──────── Selected extract
Perl script to pull SAS data from WRDS and put it into a local database

Usage: ./get_SAS_data.pl library datafile (for example, ./get_SAS_data.pl comp funda.

This code doesn’t work with some files (e.g., CRSP daily stock file) due to the way that SAS PROC EXPORT handles special missing values (essentially converts “.A” to “A”, which PostgreSQL chokes on when the values are numeric). Also doesn’t work with some files with dates in different formats.

#!/opt/local/bin/perl
use IO::Uncompress::Gunzip qw(gunzip $GunzipError);
use Text::CSV_XS;
use DBI;

# Get schema and table name from command line. I have set my database
# up so that these line up with the names of the WRDS library and data
# file, respectively.
$table_name = @ARGV[1];
$db_schema = @ARGV[0];

$db = "$db_schema.";

# I call my database "crsp" (for legacy reasons)
$dbname = "crsp";

# SAS code to extract information about the datatypes of the SAS data.
# Note that there are some date formates that don't work with this code.
$sas_code = "
	
	libname pwd '.';

	* Edit the following to refer to the table of interest;
	%let db=$db;
	%let table_name= $table_name;
	%let suffix=_schema;
	%let filetype=.csv;
	%let outcsv=&table_name&suffix&filetype;

	* Use PROC CONTENTS to extract the information desired.;
	proc contents data=&db&table_name out=schema noprint;
	run;

	* Do some preprocessing of the results;
	data schema(keep=name postgres_type);
		set schema(keep=name format formatl formatd length type);
		format postgres_type \\\$36.;
		if format=\\\"YYMMDDN\\\" then postgres_type=\\\"date\\\";
	  	else if type=1 then do;
			if formatd ^= 0 then postgres_type = \\\"float8\\\";
			if formatd = 0 and formatl ^= 0 then postgres_type = \\\"int8\\\";
			if formatd = 0 and formatl =0 then postgres_type = \\\"float8\\\";
	  	end;
	  	else if type=2 then postgres_type = \\\"text\\\";
	run;

	* Now dump it out to a CSV file;
	proc export data=schema outfile=stdout dbms=csv;
	run;";

# Run the SAS code on the WRDS server and save the result to ./schema.csv
@result = `echo "$sas_code" | ssh -C iangow\@wrds.wharton.upenn.edu 'sas -stdio -noterminal' | cat > schema.csv`;

my $schema_csv = Text::CSV_XS->new ({ binary => 1 });

# Read in schema.csv and parse the data therein.
────────────────
- [Questions to answer]
**a)** Quote the WRDS script page from "# Get schema" to "with this code.".
**b)** In the WRDS script page, what name is given to the local database, and for what reason?
──────── Dataset content
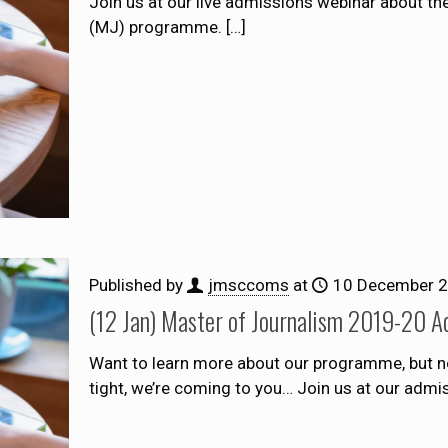
Join us at our live admissions webinar about t
(MJ) programme.
[…]
Published by
jmsccoms
at
10 December 
(12 Jan) Master of Journalism 2019-20 A
Want to learn more about our programme, but no
tight, we’re coming to you… Join us at our adm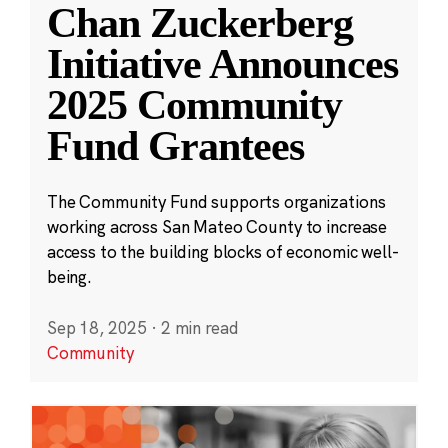
Chan Zuckerberg
Initiative Announces
2025 Community
Fund Grantees
The Community Fund supports organizations
working across San Mateo County to increase
access to the building blocks of economic well-
being.
Sep 18, 2025
·
2 min read
Community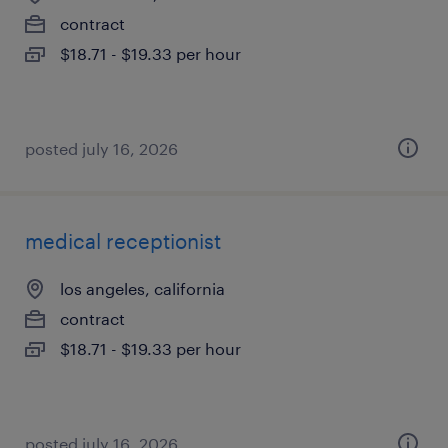
contract
$18.71 - $19.33 per hour
posted july 16, 2026
medical receptionist
los angeles, california
contract
$18.71 - $19.33 per hour
posted july 16, 2026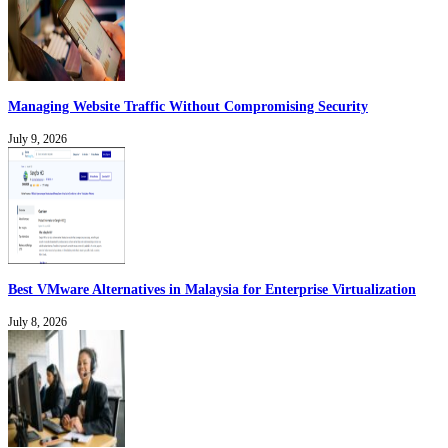
Managing Website Traffic Without Compromising Security
July 9, 2026
Best VMware Alternatives in Malaysia for Enterprise Virtualization
July 8, 2026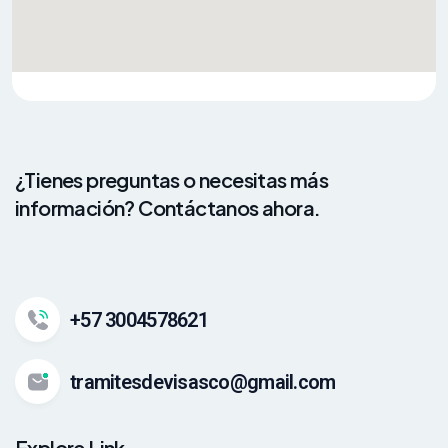
¿Tienes preguntas o necesitas más
información? Contáctanos ahora.
+57 3004578621
tramitesdevisasco@gmail.com
Explore Link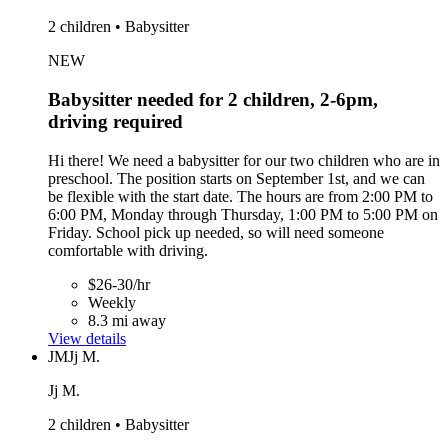
2 children • Babysitter
NEW
Babysitter needed for 2 children, 2-6pm,
driving required
Hi there! We need a babysitter for our two children who are in
preschool. The position starts on September 1st, and we can
be flexible with the start date. The hours are from 2:00 PM to
6:00 PM, Monday through Thursday, 1:00 PM to 5:00 PM on
Friday. School pick up needed, so will need someone
comfortable with driving.
$26-30/hr
Weekly
8.3 mi away
View details
JM
Jj M.
Jj M.
2 children • Babysitter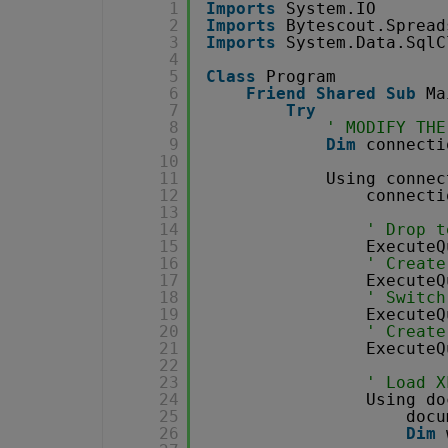
1
Imports
System.IO
2
Imports
Bytescout.Spread
3
Imports
System.Data.SqlC
4
5
Class
Program
6
Friend
Shared
Sub
Ma
7
Try
8
' MODIFY THE
9
Dim
connecti
10
11
Using connec
12
connecti
13
14
' Drop t
15
ExecuteQ
16
' Create
17
ExecuteQ
18
' Switch
19
ExecuteQ
20
' Create
21
ExecuteQ
22
23
' Load X
24
Using do
25
docu
26
Dim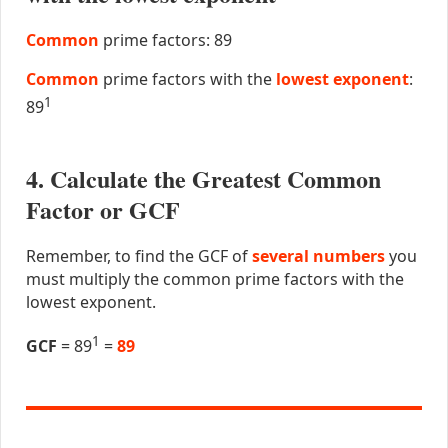
Common
prime factors: 89
Common
prime factors with the
lowest exponent
:
1
89
4. Calculate the Greatest Common
Factor or GCF
Remember, to find the GCF of
several numbers
you
must multiply the common prime factors with the
lowest exponent.
1
GCF
= 89
=
89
────────────────
- [Answer section]
**a)**
# Get schema and table name from command line. I have set my database
# up so that these line up with the names of the WRDS library and data
# file, respectively.
$table_name = @ARGV[1];
$db_schema = @ARGV[0];

$db = "$db_schema.";

# I call my database "crsp" (for legacy reasons)
$dbname = "crsp";

# SAS code to extract information about the datatypes of the SAS data.
# Note that there are some date formates that don't work with this code.

**b)** The database is called "crsp", for legacy reasons.